Os “subsídios” são um direito de cidadania social
Na última quinta-feira, dia 15 de Outubro, o JM referia na sua página 5 que o “Combate à pobreza não se faz de subsídios” numa referência às declarações de Edgar Silva, coordenador regional do PCP na Madeira. Por momentos pensei que tais referências fossem provenientes de um qualquer partido de direita, mas não. Na verdade vinham dos representantes do Partido Comunista na região. E disse mais, “Há um discurso perverso face ao agravamento da crise económica e social que consiste em derramar subsídios para responder à crescente pobreza.” Ora, para Edgar Silva “a pobreza não se combate com subsídios. mas através do trabalho”. Começa assim o meu artigo deste mês – os “subsídios” são um direito de cidadania social, mesmo em tempos de pandemia.
Portugal tal como todos os países da OCDE enfrentam uma crise económica e social sem precedentes.
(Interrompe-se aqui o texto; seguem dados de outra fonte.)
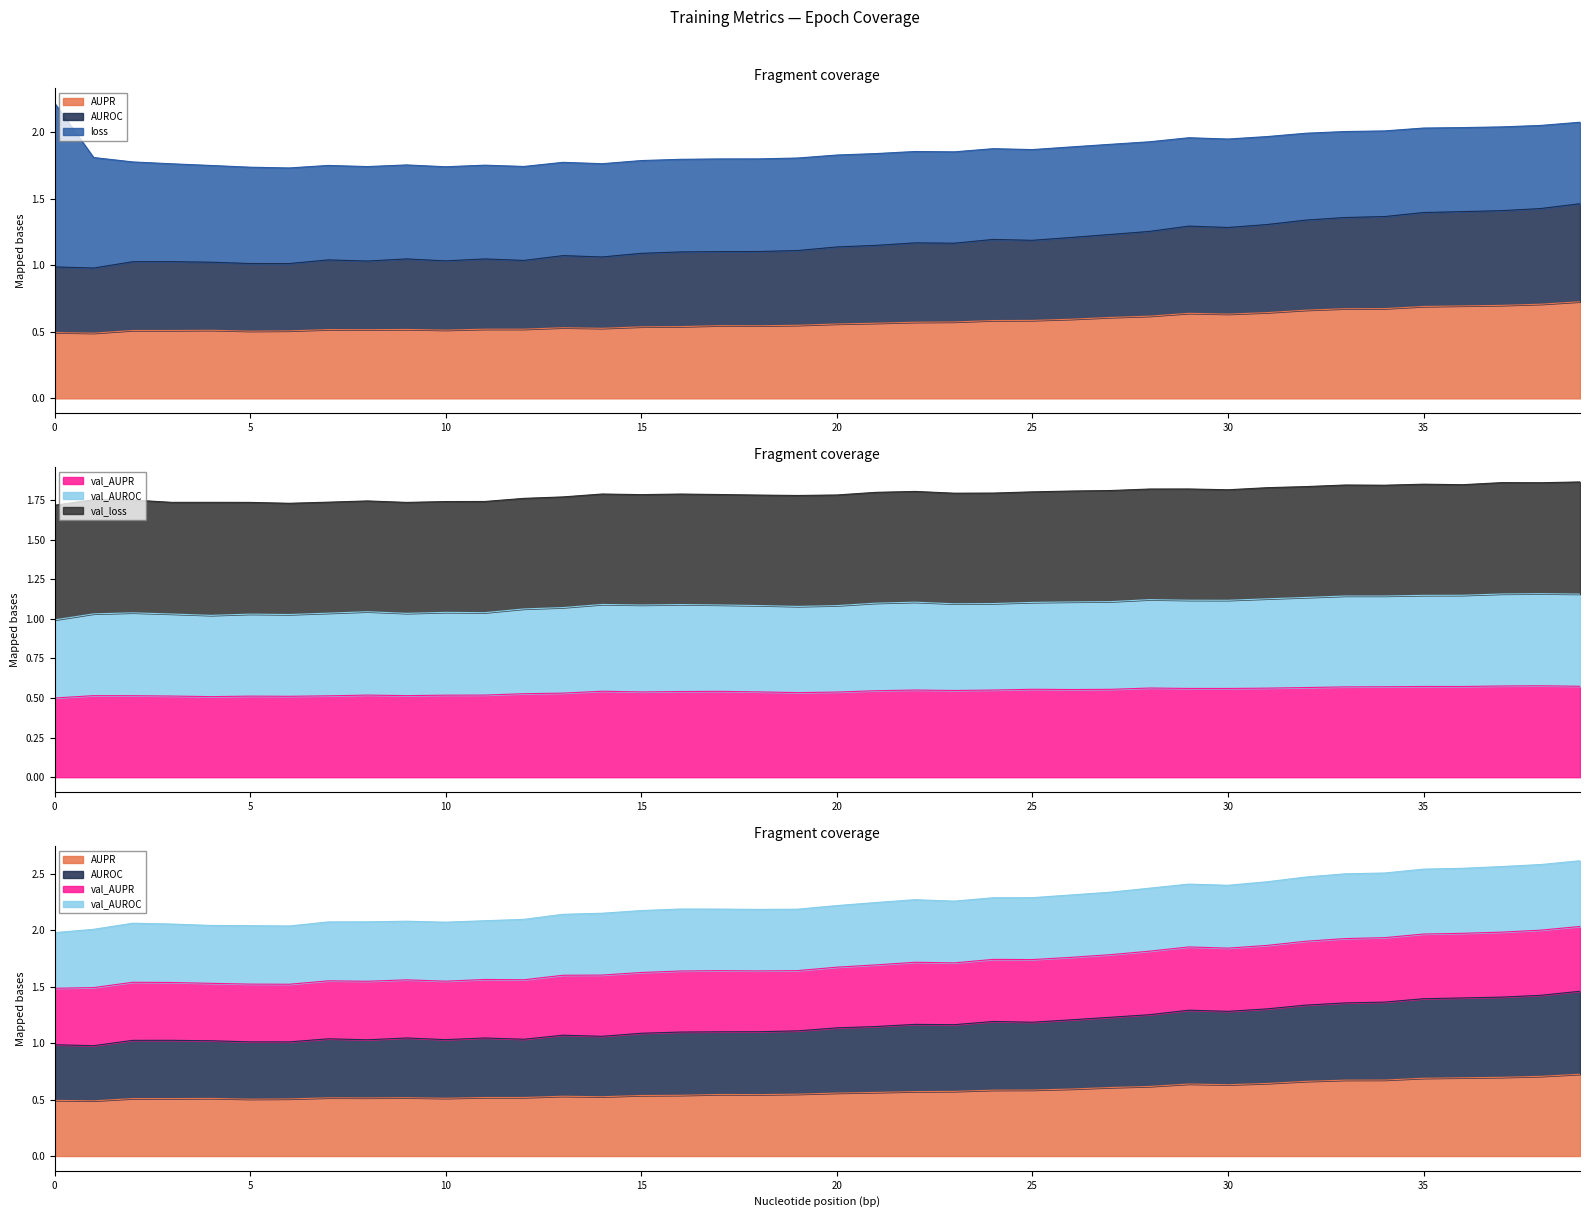

At which category is the sum across all series the highest?

39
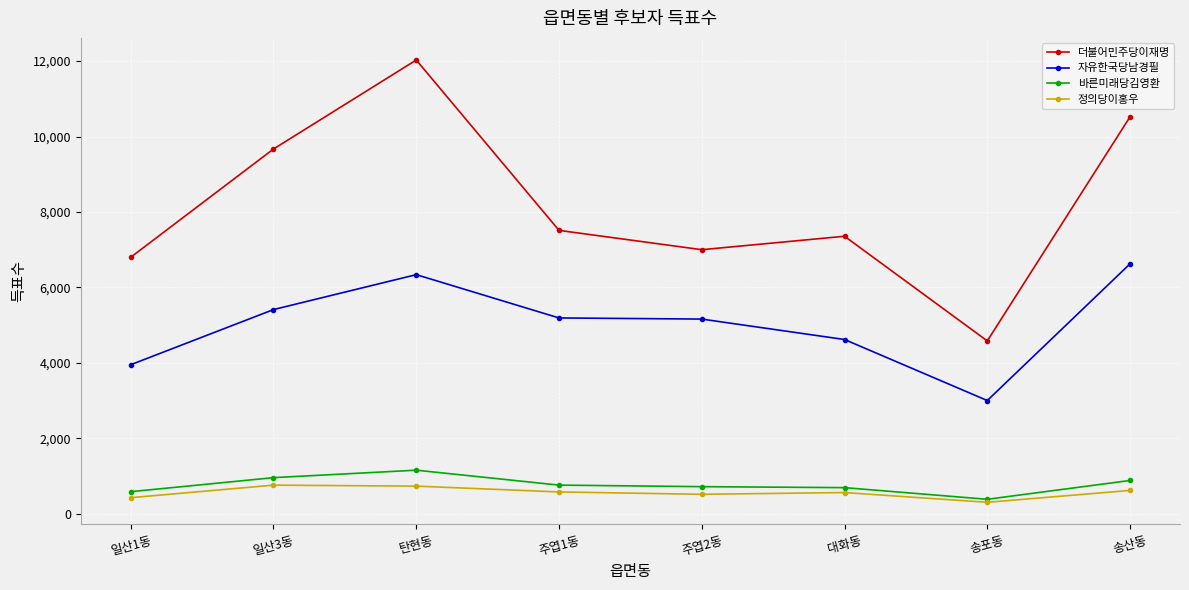

True or false: 자유한국당남경필 has more than 0 points higher than both neighbors.

True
Como tenho vindo a alertar, o impacto da pandemia tem vindo a acentuar ainda mais as desigualdades pré-covid, seja a precariedade no mercado de trabalho, os baixos salários, o desemprego já por si estrutural em algumas regiões do país e em faixas etárias específicas, ou mesmo demonstrar a incapacidade das atuais prestações sociais, por norma redutoras e estigmatizantes.
Nas sociedades capitalistas avançadas, tendemos a nos concentrar na riqueza como produto do trabalho humano, dada a importância do trabalho como fator de produção na nossa economia de mercado. A “coerção” para trabalhar é o aspecto central da alienação.
Ora, os “subsídios” são um direito de cidadania social. Os direitos de cidadania social representam todo um conjunto de programas e serviços que caracterizam e traduzem aquilo a que normalmente designamos de Estado Social. Tais direitos de cidadania têm inerente, por definição, uma natureza de provisão e redistribuição pública de bem-estar social sob a forma de direitos de cidadania. Tais direitos de cidadania social constituem a último estágio para uma realização plena dos direitos de cidadania, direitos esses que compreendem os direitos civis, políticos e sociais.
Assim, a provisão pública dos direitos de cidadania social compreende e operacionaliza-se através de três grandes áreas: programas de mínimos sociais (por exemplo, o rendimento social de inserção, pensões sociais e outras apoios de emergência), programas de previdência social (subsídio de desemprego, pensões de velhice, entre outros) e todo um vasto conjunto de serviços sociais entre os quais se destacam o serviço público de saúde, a habitação social, a educação pública e serviços vários de apoio social.
Portanto, os “subsídios” servem e muito para atenuar desigualdades várias criadas pelo mercado de trabalho, normalmente orientado para o lucro e para a competição normativa. No atual contexto de pandemia, face ao aumento do desemprego, formal e informal, à quebra de rendimento de trabalho e ao aumento de despesas familiares várias decorrentes da pandemia, o mais natural é haver “subsídios” de proteção social que têm como objetivo estabelecer mínimos de proteção social, dignificando a pessoa humana enquanto cidadão pleno de direitos. Tais “subsídios”, mesmo em tempos de pandemia promovem igualmente o estímulo da economia pela via do aumento do rendimento disponível dos cidadãos. Sim, os “subsídios” são um direito de cidadania social.